Entries taken from a collection:
● ● ● ● ● ● ●

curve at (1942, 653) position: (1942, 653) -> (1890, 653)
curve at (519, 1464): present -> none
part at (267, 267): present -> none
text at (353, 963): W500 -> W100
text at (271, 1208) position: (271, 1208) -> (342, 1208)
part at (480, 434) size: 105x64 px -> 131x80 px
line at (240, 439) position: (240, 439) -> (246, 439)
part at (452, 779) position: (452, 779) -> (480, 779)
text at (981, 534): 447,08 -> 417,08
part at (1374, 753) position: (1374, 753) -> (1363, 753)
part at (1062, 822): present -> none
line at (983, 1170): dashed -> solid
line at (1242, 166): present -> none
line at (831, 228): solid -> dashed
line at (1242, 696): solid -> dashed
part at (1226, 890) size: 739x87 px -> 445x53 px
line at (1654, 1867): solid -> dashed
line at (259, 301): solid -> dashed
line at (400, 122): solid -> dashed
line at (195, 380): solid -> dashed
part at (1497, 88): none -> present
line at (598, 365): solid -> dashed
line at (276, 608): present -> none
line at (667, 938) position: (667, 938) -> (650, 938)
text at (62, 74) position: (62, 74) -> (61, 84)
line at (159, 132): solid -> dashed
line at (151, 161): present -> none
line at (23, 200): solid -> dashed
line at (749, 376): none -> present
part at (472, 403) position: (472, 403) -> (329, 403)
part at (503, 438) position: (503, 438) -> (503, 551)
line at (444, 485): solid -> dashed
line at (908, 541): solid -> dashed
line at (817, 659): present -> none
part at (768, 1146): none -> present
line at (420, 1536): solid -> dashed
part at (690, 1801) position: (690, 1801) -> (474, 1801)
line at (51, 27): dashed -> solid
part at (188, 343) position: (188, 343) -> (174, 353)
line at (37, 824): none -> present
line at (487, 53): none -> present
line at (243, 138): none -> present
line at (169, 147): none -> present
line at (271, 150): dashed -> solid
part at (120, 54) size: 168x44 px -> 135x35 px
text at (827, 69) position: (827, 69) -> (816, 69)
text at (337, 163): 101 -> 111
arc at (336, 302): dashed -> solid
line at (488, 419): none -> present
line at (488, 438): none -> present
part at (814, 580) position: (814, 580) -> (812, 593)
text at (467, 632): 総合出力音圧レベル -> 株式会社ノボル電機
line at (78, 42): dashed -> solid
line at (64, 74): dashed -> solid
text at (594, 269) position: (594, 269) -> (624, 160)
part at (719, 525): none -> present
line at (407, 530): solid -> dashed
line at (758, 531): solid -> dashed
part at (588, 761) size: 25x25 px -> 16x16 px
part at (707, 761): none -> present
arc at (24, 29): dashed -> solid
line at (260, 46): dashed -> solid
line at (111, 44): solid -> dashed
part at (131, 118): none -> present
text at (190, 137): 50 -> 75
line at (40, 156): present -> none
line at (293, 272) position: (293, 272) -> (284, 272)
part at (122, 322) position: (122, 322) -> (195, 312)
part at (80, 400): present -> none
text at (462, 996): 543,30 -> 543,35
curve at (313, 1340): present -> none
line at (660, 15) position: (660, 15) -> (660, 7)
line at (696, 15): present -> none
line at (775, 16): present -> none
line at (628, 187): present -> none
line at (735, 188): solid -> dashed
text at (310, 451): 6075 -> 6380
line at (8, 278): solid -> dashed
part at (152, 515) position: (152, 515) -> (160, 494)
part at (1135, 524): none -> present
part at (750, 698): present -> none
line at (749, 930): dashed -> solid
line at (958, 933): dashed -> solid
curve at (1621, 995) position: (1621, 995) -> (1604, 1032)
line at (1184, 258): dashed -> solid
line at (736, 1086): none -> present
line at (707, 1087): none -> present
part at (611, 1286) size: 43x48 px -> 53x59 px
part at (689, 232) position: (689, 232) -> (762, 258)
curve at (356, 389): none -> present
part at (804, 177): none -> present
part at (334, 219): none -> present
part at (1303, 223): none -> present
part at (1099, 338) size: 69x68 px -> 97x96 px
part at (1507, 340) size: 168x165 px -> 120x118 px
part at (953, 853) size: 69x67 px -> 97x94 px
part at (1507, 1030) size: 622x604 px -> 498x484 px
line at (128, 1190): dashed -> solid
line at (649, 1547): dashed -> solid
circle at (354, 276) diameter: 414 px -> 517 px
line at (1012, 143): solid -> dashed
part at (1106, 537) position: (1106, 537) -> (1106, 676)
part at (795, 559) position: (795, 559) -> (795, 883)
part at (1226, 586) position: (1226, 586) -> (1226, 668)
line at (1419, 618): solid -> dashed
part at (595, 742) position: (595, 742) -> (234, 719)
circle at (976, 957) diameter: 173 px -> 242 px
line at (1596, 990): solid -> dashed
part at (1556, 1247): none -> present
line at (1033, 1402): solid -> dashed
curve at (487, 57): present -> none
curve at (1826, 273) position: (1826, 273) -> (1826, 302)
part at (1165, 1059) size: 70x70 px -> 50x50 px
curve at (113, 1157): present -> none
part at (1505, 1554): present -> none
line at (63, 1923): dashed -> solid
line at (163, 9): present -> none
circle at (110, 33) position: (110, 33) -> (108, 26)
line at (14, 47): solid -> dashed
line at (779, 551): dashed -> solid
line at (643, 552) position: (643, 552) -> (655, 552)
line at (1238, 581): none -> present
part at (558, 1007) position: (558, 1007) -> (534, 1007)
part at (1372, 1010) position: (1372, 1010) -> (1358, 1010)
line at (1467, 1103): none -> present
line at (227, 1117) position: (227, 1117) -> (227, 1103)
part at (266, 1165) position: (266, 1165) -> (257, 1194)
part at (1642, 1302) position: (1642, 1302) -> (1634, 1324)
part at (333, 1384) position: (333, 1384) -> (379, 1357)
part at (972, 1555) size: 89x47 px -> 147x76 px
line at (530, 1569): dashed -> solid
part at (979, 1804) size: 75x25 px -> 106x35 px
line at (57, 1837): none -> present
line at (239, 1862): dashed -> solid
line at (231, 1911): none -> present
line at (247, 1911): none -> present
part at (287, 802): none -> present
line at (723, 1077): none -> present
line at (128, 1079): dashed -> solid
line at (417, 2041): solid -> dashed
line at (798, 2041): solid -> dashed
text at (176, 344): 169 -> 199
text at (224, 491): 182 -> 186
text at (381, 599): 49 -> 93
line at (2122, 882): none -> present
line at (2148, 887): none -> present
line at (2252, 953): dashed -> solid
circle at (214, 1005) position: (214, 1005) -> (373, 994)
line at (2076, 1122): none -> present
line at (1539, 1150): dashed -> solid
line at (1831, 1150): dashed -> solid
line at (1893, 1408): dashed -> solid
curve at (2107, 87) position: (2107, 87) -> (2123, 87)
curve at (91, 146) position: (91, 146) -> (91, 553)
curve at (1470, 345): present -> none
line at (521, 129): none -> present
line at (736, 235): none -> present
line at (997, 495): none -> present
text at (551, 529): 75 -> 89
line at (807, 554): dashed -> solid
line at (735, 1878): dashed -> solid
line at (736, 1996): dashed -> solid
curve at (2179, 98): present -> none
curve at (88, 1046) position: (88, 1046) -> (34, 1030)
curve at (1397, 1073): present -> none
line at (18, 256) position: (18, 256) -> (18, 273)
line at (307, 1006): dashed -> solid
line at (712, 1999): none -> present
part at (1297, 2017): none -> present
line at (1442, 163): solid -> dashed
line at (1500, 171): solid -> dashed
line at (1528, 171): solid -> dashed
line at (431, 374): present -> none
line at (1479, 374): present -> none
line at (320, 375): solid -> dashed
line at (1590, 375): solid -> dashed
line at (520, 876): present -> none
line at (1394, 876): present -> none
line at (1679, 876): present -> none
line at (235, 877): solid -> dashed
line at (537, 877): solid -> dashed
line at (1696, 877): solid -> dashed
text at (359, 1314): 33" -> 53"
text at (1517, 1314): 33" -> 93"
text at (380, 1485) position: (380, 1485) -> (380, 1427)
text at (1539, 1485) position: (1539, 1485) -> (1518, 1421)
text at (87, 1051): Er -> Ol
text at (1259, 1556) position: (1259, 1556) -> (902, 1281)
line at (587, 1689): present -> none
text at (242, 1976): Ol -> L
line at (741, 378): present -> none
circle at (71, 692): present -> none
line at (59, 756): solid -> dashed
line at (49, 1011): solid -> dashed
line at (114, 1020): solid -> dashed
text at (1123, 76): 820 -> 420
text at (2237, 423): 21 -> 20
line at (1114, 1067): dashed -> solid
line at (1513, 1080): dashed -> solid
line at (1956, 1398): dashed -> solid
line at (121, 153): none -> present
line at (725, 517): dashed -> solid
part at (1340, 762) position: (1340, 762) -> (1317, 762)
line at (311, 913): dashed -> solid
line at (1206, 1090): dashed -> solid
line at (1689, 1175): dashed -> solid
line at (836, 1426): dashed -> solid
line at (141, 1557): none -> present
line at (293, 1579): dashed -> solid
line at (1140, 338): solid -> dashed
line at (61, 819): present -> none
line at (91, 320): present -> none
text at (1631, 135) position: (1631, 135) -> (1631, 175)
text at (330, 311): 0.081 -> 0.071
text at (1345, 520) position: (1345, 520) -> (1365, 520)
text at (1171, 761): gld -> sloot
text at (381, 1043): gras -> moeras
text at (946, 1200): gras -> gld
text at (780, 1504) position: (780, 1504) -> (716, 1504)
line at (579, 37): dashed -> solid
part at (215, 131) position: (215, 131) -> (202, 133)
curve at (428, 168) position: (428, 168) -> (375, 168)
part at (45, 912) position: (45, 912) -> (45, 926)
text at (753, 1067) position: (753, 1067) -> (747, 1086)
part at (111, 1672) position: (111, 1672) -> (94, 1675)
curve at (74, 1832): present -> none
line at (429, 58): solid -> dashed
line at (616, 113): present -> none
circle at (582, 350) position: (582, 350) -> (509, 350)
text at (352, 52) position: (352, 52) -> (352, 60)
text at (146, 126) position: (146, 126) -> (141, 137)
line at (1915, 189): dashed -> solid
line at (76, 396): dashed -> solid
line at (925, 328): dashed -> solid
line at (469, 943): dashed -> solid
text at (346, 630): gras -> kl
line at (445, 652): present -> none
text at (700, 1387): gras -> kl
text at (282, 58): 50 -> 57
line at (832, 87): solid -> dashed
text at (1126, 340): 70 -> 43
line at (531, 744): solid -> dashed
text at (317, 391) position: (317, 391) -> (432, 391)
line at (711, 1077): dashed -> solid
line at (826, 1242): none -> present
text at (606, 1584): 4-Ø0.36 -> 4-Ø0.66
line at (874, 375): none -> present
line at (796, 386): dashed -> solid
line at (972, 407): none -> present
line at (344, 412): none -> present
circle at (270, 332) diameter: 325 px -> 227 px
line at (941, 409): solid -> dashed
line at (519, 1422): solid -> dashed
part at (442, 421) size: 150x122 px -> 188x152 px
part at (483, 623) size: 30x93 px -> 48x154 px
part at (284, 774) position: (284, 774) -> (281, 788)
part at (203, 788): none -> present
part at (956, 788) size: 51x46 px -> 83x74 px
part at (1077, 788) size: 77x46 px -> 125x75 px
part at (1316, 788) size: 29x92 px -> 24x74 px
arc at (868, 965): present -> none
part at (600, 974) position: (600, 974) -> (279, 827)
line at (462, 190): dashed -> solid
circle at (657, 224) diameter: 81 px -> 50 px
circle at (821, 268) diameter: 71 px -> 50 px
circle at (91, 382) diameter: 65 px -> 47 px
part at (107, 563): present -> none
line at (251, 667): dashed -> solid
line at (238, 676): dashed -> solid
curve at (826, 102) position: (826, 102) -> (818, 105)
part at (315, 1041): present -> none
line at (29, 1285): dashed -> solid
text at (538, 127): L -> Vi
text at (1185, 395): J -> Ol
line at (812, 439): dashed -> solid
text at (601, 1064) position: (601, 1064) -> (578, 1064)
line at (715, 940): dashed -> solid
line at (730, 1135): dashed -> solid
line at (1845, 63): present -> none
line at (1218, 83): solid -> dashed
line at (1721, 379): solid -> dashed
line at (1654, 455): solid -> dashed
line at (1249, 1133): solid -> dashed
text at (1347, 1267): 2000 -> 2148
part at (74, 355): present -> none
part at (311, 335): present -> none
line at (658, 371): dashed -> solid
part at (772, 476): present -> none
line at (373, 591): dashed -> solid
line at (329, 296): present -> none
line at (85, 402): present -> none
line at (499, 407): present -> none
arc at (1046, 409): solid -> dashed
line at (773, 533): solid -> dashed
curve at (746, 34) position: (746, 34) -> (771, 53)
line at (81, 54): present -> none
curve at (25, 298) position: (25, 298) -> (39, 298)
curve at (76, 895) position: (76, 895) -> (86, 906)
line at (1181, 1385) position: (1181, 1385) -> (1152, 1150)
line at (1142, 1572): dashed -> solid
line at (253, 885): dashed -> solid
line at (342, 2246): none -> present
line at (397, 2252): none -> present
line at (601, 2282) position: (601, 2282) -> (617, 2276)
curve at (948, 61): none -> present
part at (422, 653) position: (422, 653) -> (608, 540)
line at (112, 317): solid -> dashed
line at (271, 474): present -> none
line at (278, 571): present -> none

● ● ● ● ● ● ●

Set problem:
Copy out the rows above once more without any change, from the first row through the one with "line at (240, 439)".

Reply to the task:
curve at (1942, 653) position: (1942, 653) -> (1890, 653)
curve at (519, 1464): present -> none
part at (267, 267): present -> none
text at (353, 963): W500 -> W100
text at (271, 1208) position: (271, 1208) -> (342, 1208)
part at (480, 434) size: 105x64 px -> 131x80 px
line at (240, 439) position: (240, 439) -> (246, 439)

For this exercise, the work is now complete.